Même si je comprendrais que l’on puisse m’opposer des considérations budgétaires, cet amendement me semble extrêmement important.
Comme je l’ai souligné au cours de la discussion générale, l’adoption de la loi du 5 janvier 2010 relative à la reconnaissance et à l’indemnisation des victimes des essais nucléaires français, dite loi Morin, a été l’aboutissement d’un long combat mené par des associations et des victimes, relayées par un grand nombre de personnalités politiques de tous bords, pour que l’État reconnaisse officiellement le statut des victimes, et ce quatorze ans après les derniers essais nucléaires !
Le rapport que j’ai remis avec notre collègue M. Jean-Claude Lenoir dresse un constat implacable des raisons pour lesquelles cette loi ne produit pas ses effets.
Le mécanisme d’indemnisation des victimes des essais nucléaires fonctionne très mal. Selon les derniers chiffres disponibles, qui datent du 24 juin 2013, il y a 840 demandes d’indemnisation reçues pour seulement 11 indemnisations accordées !
Le faible nombre de dossiers déposés suscite des interrogations, car cela ne correspond en rien aux différentes projections qui ont pu nous être présentées.

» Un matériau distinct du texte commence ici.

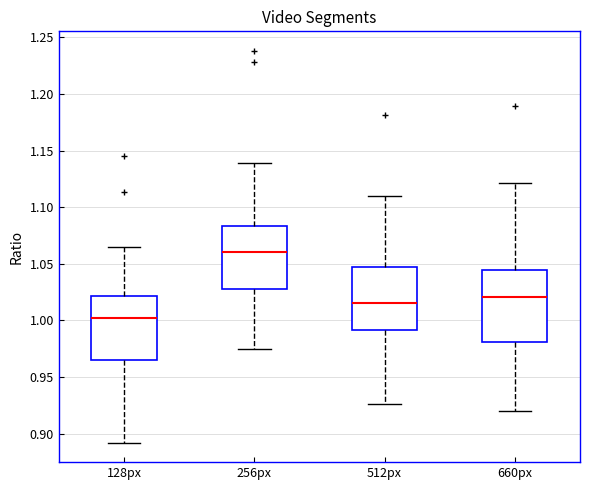

Where is the upper edge of the box for 660px on the y-axis? The values are not printed on the chart, so give them approximately, as read against the axis.

1.045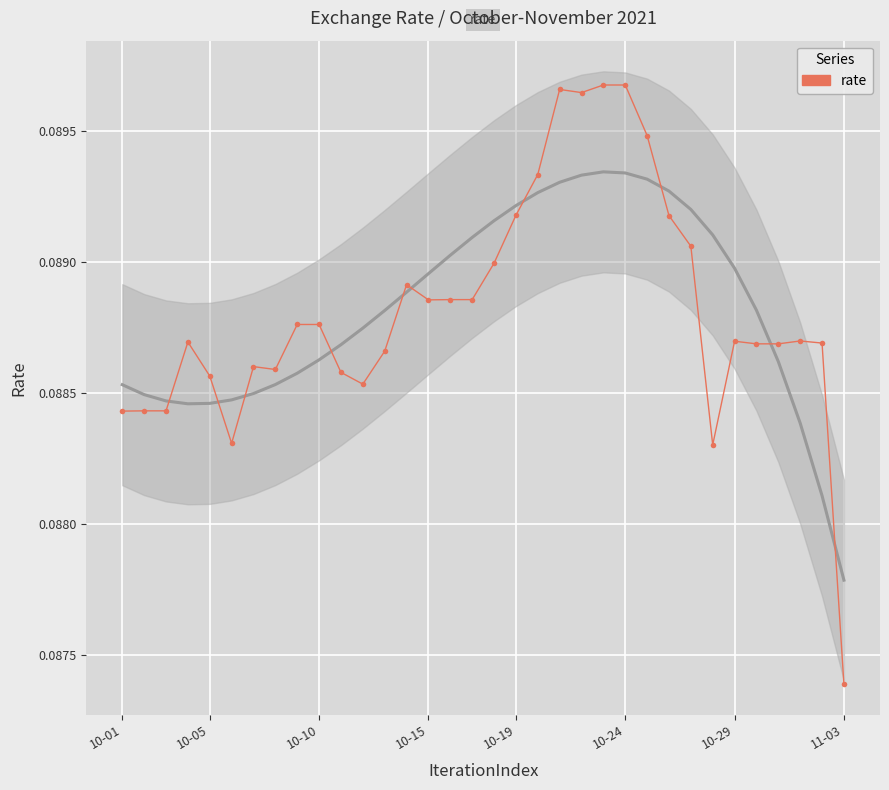

How many points are higher than both their immediate neighbors (excluding endpoints)?

6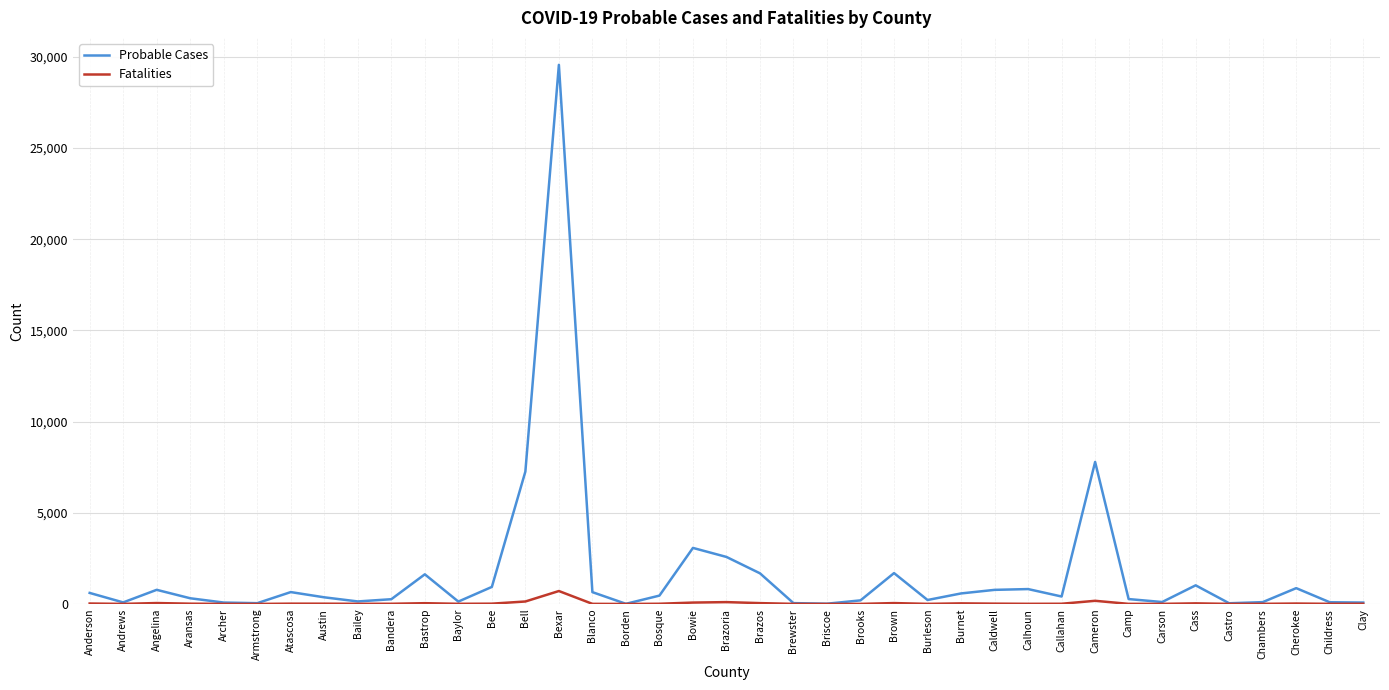

What is the difference between the second highest and minimum values in the Probable Cases series?

7778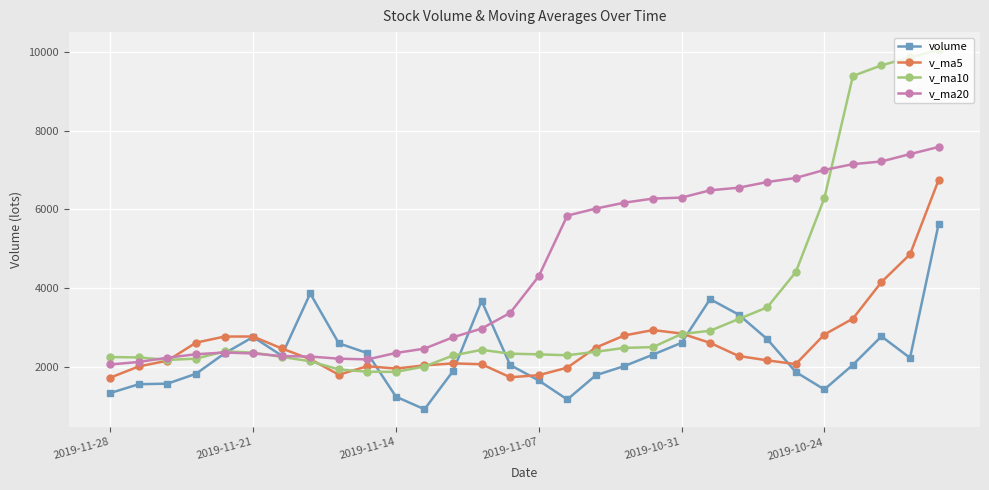

Which series has the largest total across all categories?

v_ma20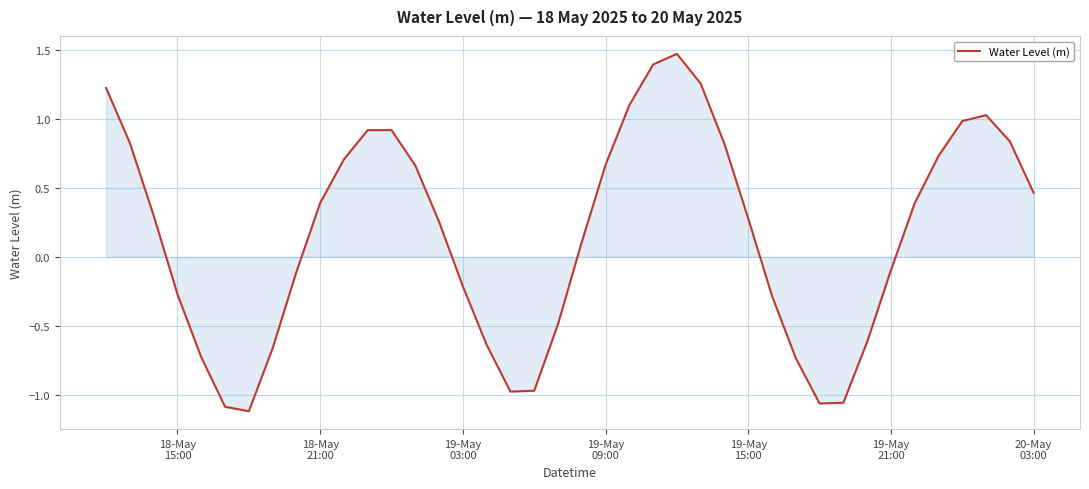

True or false: there are more than 2 points higher than both neighbors.

True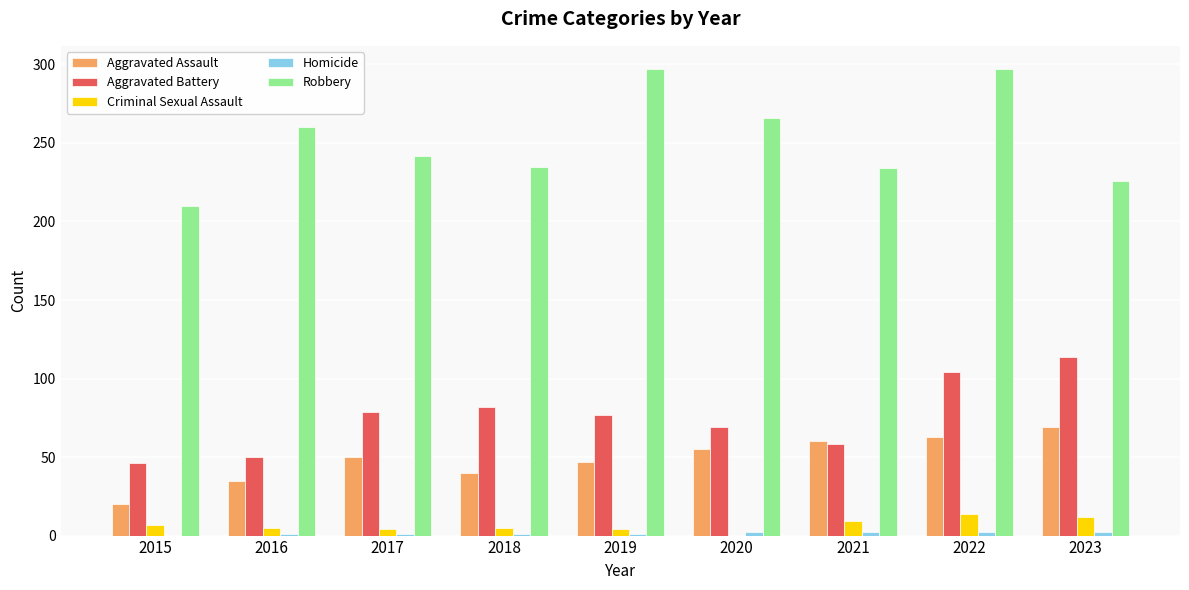

What is the average value of the Criminal Sexual Assault series?

7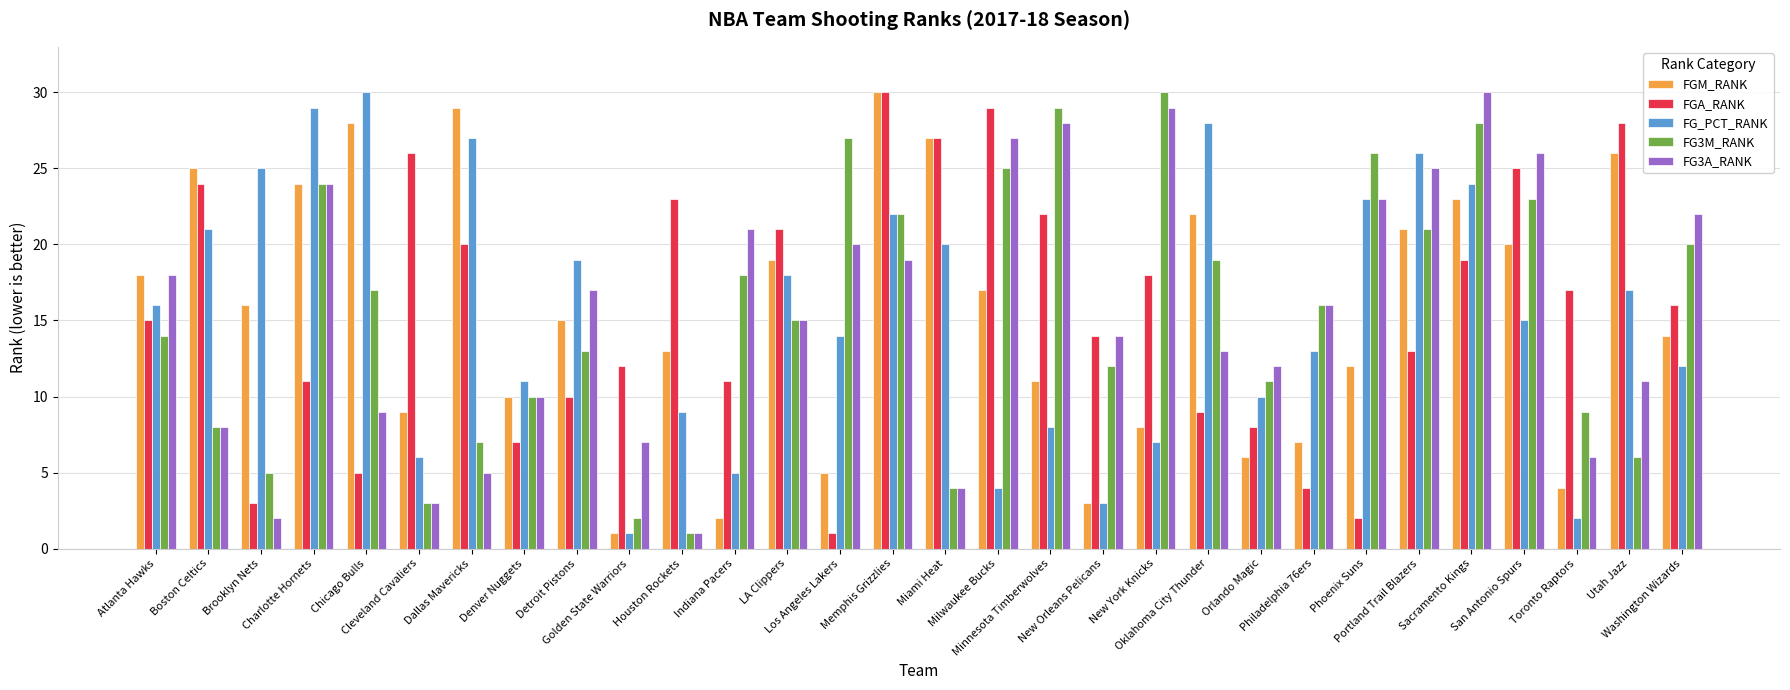

The value of FGM_RANK at Philadelphia 76ers is 7. True or false?

True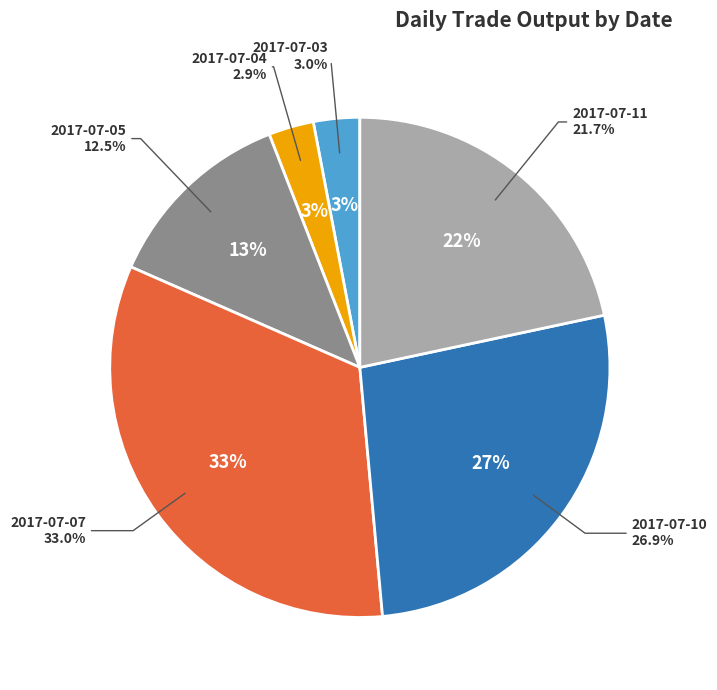

What is the largest slice in the pie chart?

2017-07-07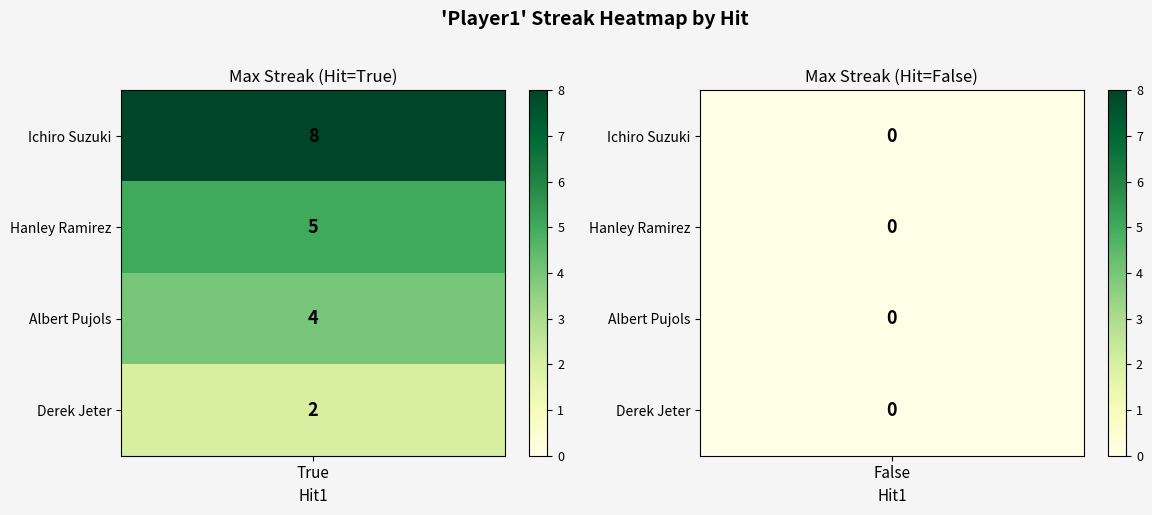

Reading left to right, list all the values displayed in this chart.

Ichiro Suzuki: 8	0
Hanley Ramirez: 5	0
Albert Pujols: 4	0
Derek Jeter: 2	0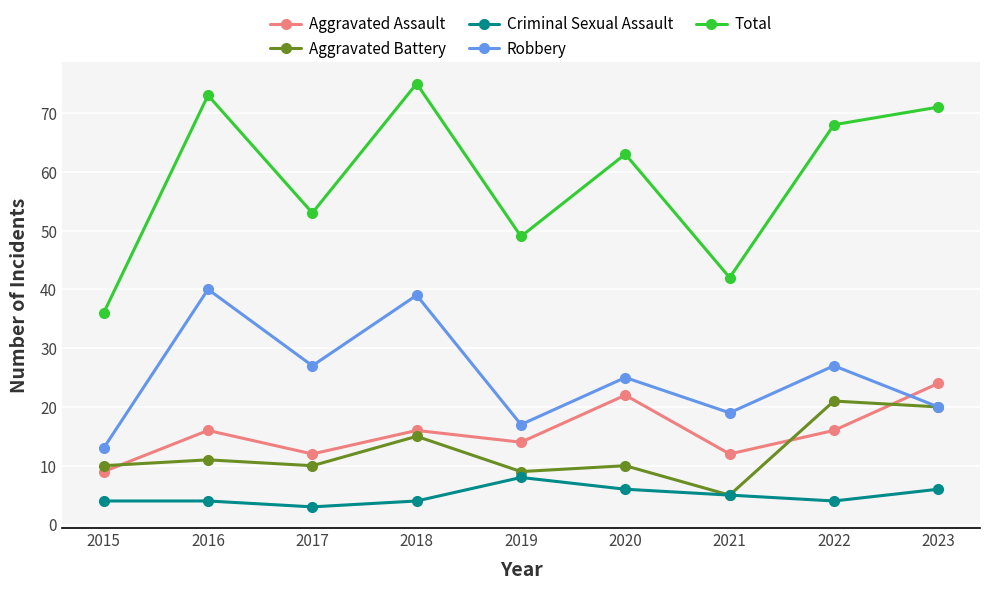

What is the spread (max minus min) of values at 2022?

64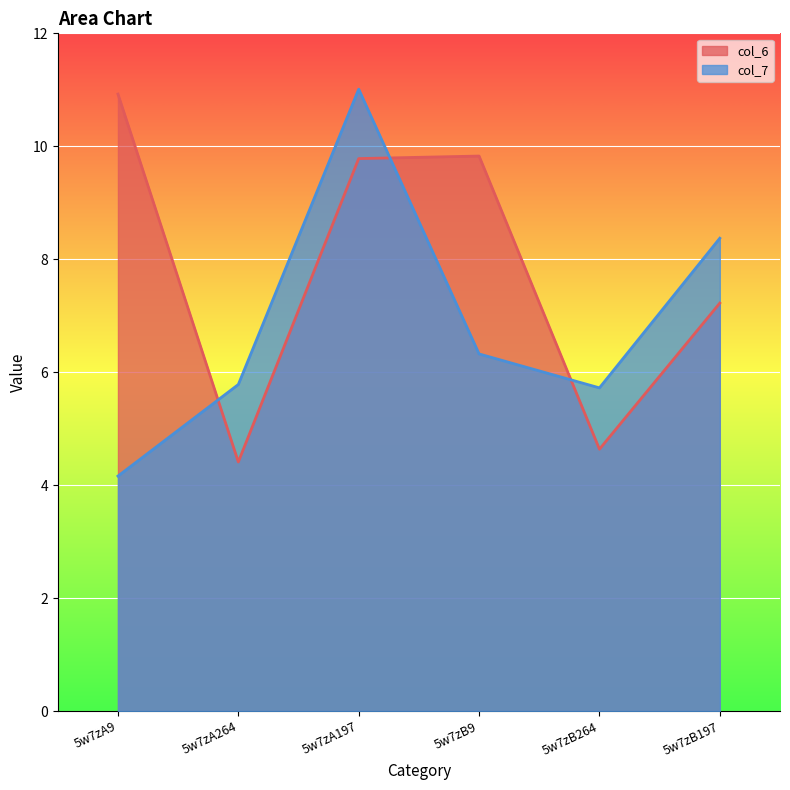

What is the total value across all series at 5w7zA9?

15.1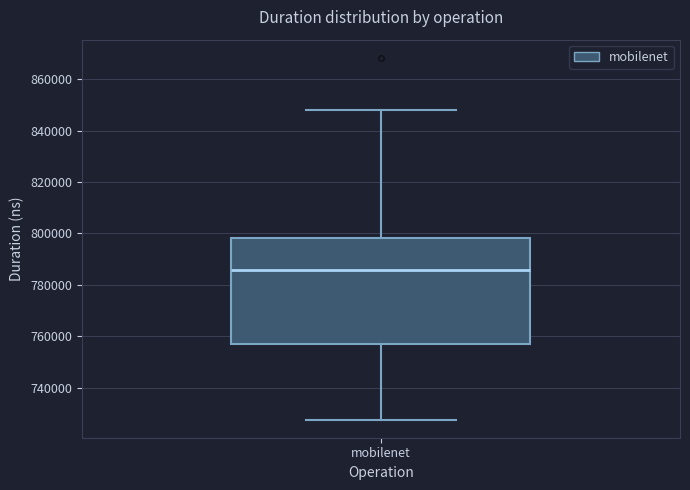

Read this box plot against the y-axis: the position of the median line, the range covered by the box, and the ends of both whiskers. The values are not printed on the chart, so give them approximately, as read against the axis.

median 786000, box 756000 to 798000, whiskers 728000 to 848000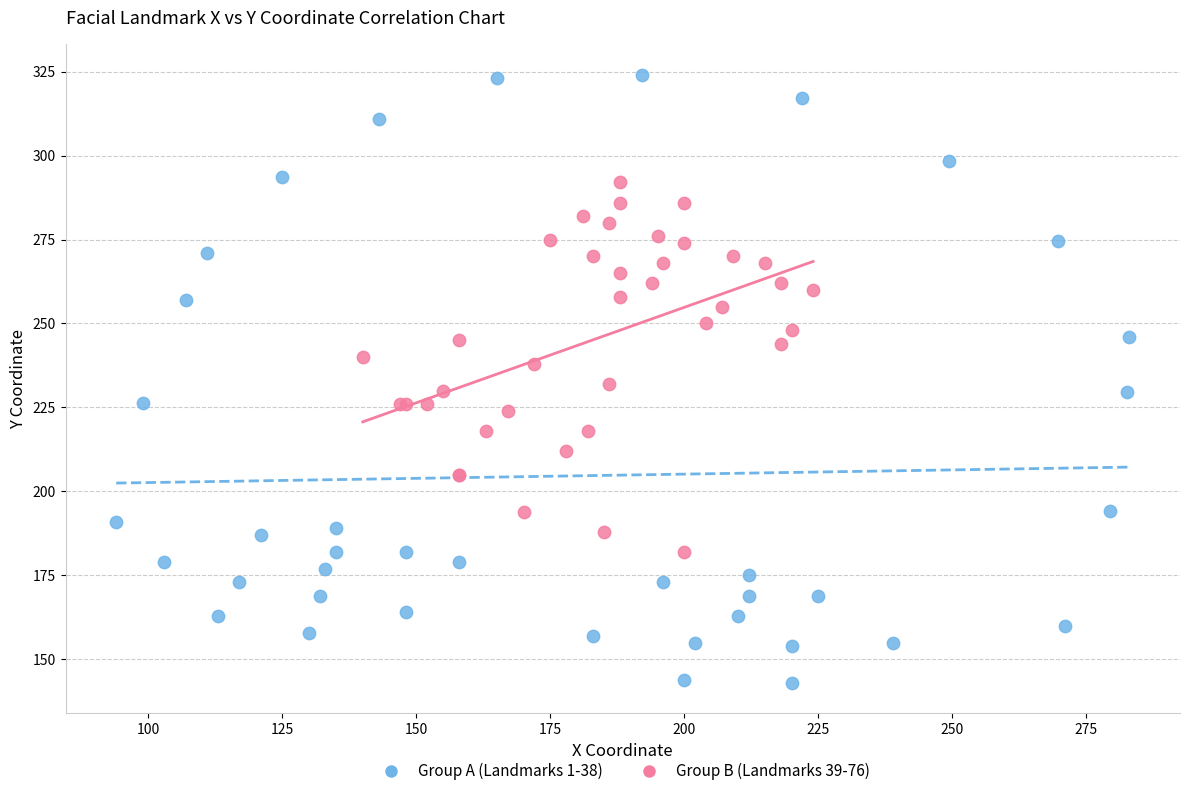

Which series contains the lowest Y value?

Group A (Landmarks 1-38)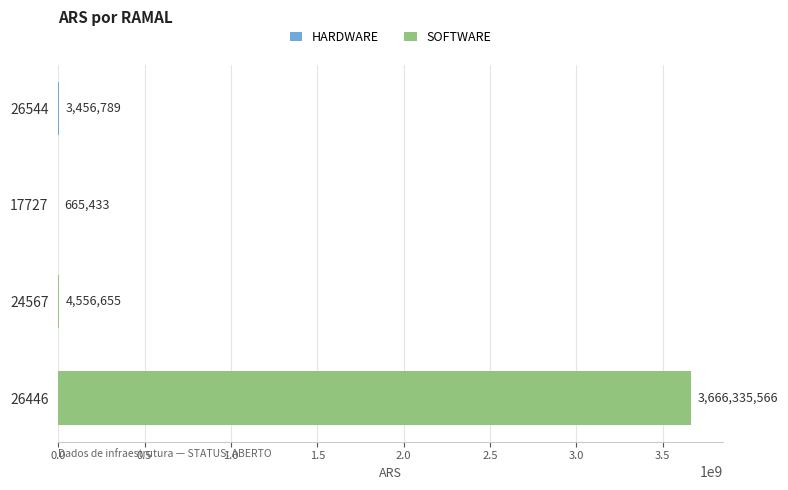

Between 0.0 and 0.5, which series saw the biggest shift?

SOFTWARE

Pour sortir d’une telle impasse, nous vous proposons cet amendement de repli. Il s’agit de transformer l’élément central de la procédure d’indemnisation, le Comité d’indemnisation des victimes des essais nucléaires, ou CIVEN, en une autorité administrative indépendante, afin de garantir son indépendance et celle de ses membres à l’égard du ministère de la défense.
Nous vous suggérons aussi d’intégrer au sein du CIVEN un expert médical désigné par les associations représentatives des victimes, afin d’avoir une procédure médicale plus contradictoire dans l’examen des dossiers tout en conservant le caractère d’expertise et, surtout, le secret médical.
De même, nous souhaitons élargir le collège à d’autres spécialités médicales, par exemple dans les domaines de la radiopathologie ou de l’épidémiologie.
Telles sont nos propositions pour revoir l’organisation du CIVEN et permettre d’avancer dans le sens d’une véritable reconnaissance et indemnisation des victimes des essais nucléaires.
Je vous ferai toutefois part d’un regret. Nous avions déposé un amendement qui permettait d’aller plus loin. Or il a été déclaré irrecevable. Nous aurions souhaité qu’il puisse être discuté, conformément à ce qui est l’esprit premier de la loi : traiter les victimes au cas par cas.
Selon nous, la méthode employée, qui consiste à calculer la probabilité que le cancer soit la conséquence de l’exposition au regard notamment des relevés dosimétriques, ne suffit pas à apprécier les conditions d’exposition du demandeur. Il y a là une différence d’interprétation. C’est aussi un véritable nid à contentieux.
Plusieurs décisions ont été annulées par le juge administratif sur ce fondement, le juge estimant que les conditions d’exposition, notamment, n’avaient pas été assez étudiées et prises en compte lors de l’examen du dossier.
Pour autant, nous saluons l’écoute du cabinet du ministre sur ce dossier extrêmement important, notamment l’extension des zones géographiques à l’ensemble de la Polynésie, annoncée lors de la dernière réunion consultative de suivi des conséquences des essais nucléaires.
Il faudrait aussi saluer le travail de notre collègue Michelle Demessine sur ce dossier depuis de très nombreuses années.